As an example, let us consider the $l=1$ states of a hydrogen atom. The eigenstates of $L^2$, $S^2$, $L_z$, and $S_z$, are denoted $\psi^{(1)}_{m,m_s}$. Since $m$ can take the values $-1,0,1$, whereas $m_s$ can take the values $\pm 1/2$, there are clearly six such states: i.e., $\psi^{(1)}_{1,\pm 1/2}$, $\psi^{(1)}_{0,\pm 1/2}$, and $\psi^{(1)}_{-1,\pm 1/2}$. The eigenstates of $L^2$, $S^2$, $J^2$, and $J_z$, are denoted $\psi^{(2)}_{j,m_j}$. Since $l=1$ and $s=1/2$ can be combined together to form either $j=3/2$ or $j=1/2$ (see earlier), there are also six such states: i.e., $\psi^{(2)}_{3/2,\pm 3/2}$, $\psi^{(2)}_{3/2,\pm 1/2}$, and $\psi^{(2)}_{1/2,\pm 1/2}$. According to Table 2, the various different eigenstates are interrelated as follows:

$$\psi^{(2)}_{3/2,\pm 3/2} = \psi^{(1)}_{\pm 1, \pm 1/2},$$ (829)

$$\psi^{(2)}_{3/2,1/2} = \sqrt{\frac{2}{3}} \psi^{(1)}_{0,1/2} + \sqrt{ \frac{1}{3}} \psi^{(1)}_{1,-1/2},$$ (830)

$$\psi^{(2)}_{1/2,1/2} = \sqrt{\frac{1}{3}} \psi^{(1)}_{0,1/2} - \sqrt{ \frac{2}{3}} \psi^{(1)}_{1,-1/2},$$ (831)

$$\psi^{(2)}_{1/2,-1/2} = \sqrt{\frac{2}{3}} \psi^{(1)}_{-1,1/2} -\sqrt{ \frac{1}{3}} \psi^{(1)}_{0,-1/2},$$ (832)

$$\psi^{(2)}_{3/2,-1/2} = \sqrt{\frac{1}{3}} \psi^{(1)}_{-1,1/2} + \sqrt{ \frac{2}{3}} \psi^{(1)}_{0,-1/2},$$ (833)

and

$$\psi^{(1)}_{\pm 1,\pm 1/2} = \psi^{(2)}_{3/2, \pm 3/2},$$ (834)

$$\psi^{(1)}_{1,-1/2} = \sqrt{\frac{1}{3}} \psi^{(2)}_{3/2,1/2} - \sqrt{ \frac{2}{3}} \psi^{(2)}_{1/2,1/2},$$ (835)

$$\psi^{(1)}_{0,1/2} = \sqrt{\frac{2}{3}} \psi^{(2)}_{3/2,1/2} + \sqrt{ \frac{1}{3}} \psi^{(2)}_{1/2,1/2},$$ (836)

$$\psi^{(1)}_{0,-1/2} = \sqrt{\frac{2}{3}} \psi^{(2)}_{3/2,-1/2} -\sqrt{ \frac{1}{3}} \psi^{(2)}_{1/2,-1/2},$$ (837)

$$\psi^{(1)}_{-1,1/2} = \sqrt{\frac{1}{3}} \psi^{(2)}_{3/2,-1/2} + \sqrt{ \frac{2}{3}} \psi^{(2)}_{1/2,-1/2},$$ (838)

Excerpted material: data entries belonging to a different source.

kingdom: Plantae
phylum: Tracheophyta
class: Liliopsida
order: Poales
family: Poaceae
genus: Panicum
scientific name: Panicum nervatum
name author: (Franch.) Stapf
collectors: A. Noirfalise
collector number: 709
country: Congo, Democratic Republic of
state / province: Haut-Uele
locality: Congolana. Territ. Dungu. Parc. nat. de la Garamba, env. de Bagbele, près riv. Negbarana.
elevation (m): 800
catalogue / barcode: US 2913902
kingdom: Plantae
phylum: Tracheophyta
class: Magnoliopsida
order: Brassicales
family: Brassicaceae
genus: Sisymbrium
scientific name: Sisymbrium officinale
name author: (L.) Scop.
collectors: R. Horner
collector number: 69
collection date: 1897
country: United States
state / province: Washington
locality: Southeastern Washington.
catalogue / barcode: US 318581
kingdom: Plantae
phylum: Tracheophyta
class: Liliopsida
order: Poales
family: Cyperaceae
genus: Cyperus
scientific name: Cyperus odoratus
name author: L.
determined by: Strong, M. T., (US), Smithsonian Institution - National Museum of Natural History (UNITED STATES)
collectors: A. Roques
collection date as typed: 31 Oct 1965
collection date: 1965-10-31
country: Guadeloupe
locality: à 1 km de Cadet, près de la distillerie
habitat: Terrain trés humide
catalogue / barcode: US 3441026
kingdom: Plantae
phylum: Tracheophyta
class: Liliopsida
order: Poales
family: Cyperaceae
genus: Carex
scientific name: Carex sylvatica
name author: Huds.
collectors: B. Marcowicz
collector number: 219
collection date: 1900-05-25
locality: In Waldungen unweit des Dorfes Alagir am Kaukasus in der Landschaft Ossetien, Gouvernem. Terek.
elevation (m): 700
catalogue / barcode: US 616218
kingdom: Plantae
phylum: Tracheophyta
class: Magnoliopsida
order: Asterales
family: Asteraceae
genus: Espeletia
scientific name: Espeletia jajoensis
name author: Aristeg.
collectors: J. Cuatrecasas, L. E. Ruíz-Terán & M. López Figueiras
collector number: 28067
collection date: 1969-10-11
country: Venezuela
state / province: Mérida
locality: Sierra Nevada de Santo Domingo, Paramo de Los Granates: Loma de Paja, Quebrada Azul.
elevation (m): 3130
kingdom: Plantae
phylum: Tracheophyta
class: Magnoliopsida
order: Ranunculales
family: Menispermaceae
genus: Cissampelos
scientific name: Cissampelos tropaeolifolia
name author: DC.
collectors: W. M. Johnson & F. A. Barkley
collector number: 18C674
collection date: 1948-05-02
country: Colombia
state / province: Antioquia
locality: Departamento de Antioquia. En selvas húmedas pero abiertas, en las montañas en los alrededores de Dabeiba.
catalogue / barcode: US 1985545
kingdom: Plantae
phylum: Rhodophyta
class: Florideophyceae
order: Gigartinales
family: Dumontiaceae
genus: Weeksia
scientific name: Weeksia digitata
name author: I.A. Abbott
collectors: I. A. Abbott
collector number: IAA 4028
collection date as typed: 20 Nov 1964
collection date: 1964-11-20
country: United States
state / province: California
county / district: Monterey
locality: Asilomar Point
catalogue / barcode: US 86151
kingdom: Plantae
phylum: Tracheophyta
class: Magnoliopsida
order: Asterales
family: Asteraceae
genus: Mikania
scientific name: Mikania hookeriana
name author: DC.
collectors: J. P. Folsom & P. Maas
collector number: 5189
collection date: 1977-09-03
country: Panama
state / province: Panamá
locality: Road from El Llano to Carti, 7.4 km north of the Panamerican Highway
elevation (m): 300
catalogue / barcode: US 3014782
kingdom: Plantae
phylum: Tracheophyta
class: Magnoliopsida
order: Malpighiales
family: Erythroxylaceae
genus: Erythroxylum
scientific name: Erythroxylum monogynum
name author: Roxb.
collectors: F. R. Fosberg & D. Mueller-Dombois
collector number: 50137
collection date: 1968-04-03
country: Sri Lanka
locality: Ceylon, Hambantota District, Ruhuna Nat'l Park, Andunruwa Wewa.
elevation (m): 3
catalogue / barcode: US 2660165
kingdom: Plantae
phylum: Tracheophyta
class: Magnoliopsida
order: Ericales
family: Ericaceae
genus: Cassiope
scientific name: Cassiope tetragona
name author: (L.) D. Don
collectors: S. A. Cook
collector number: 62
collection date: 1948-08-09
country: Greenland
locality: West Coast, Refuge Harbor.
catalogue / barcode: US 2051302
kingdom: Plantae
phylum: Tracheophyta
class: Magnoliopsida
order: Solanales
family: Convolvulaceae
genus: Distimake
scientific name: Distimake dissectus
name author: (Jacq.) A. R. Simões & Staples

Thus, if we know that an electron in a hydrogen atom is in an $l=1$ state characterized by $m=0$ and $m_s=1/2$ [i.e., the state represented by $\psi^{(1)}_{0,1/2}$] then, according to Eq. (836), a measurement of the total angular momentum will yield $j=3/2$, $m_j=1/2$ with probability $2/3$, and $j=1/2$, $m_j=1/2$ with probability $1/3$. Suppose that we make such a measurement, and obtain the result $j=3/2$, $m_j=1/2$. As a result of the measurement, the electron is thrown into the corresponding eigenstate, $\psi^{(2)}_{3/2,1/2}$. It thus follows from Eq. (830) that a subsequent measurement of $L_z$ and $S_z$ will yield $m=0$, $m_s=1/2$ with probability $2/3$, and $m=1$, $m_s=-1/2$ with probability $1/3$.

Table 3: Clebsch-Gordon coefficients for adding spin one-half to spin one. Only non-zero coefficients are shown.

	$-1, -1/2$	$-1, 1/2$	$0,-1/2$	$0,1/2$	$1,-1/2$	$1,1/2$	$m, m_s$
$3/2, -3/2$	${1}$
$3/2, -1/2$		${\scriptstyle\sqrt{1/3}}$	${\scriptstyle\sqrt{2/3}}$
$1/2, -1/2$		${\scriptstyle\sqrt{2/3}}$	${\scriptstyle -\sqrt{1/3}}$
$3/2, 1/2$				${\scriptstyle\sqrt{2/3}}$	${\scriptstyle\sqrt{1/3}}$
$1/2, 1/2$				${\scriptstyle\sqrt{1/3}}$	${\scriptstyle - \sqrt{2/3}}$
$3/2, 3/2$						${\scriptstyle 1}$
$j, m_j$

The information contained in Eqs. (829)-(837) is neatly summed up in Table 3. Note that each row and column of this table has unit norm, and also that the different rows and different columns are mutually orthogonal. Of course, this is because the $\psi^{(1)}$ and $\psi^{(2)}$ eigenstates are orthonormal.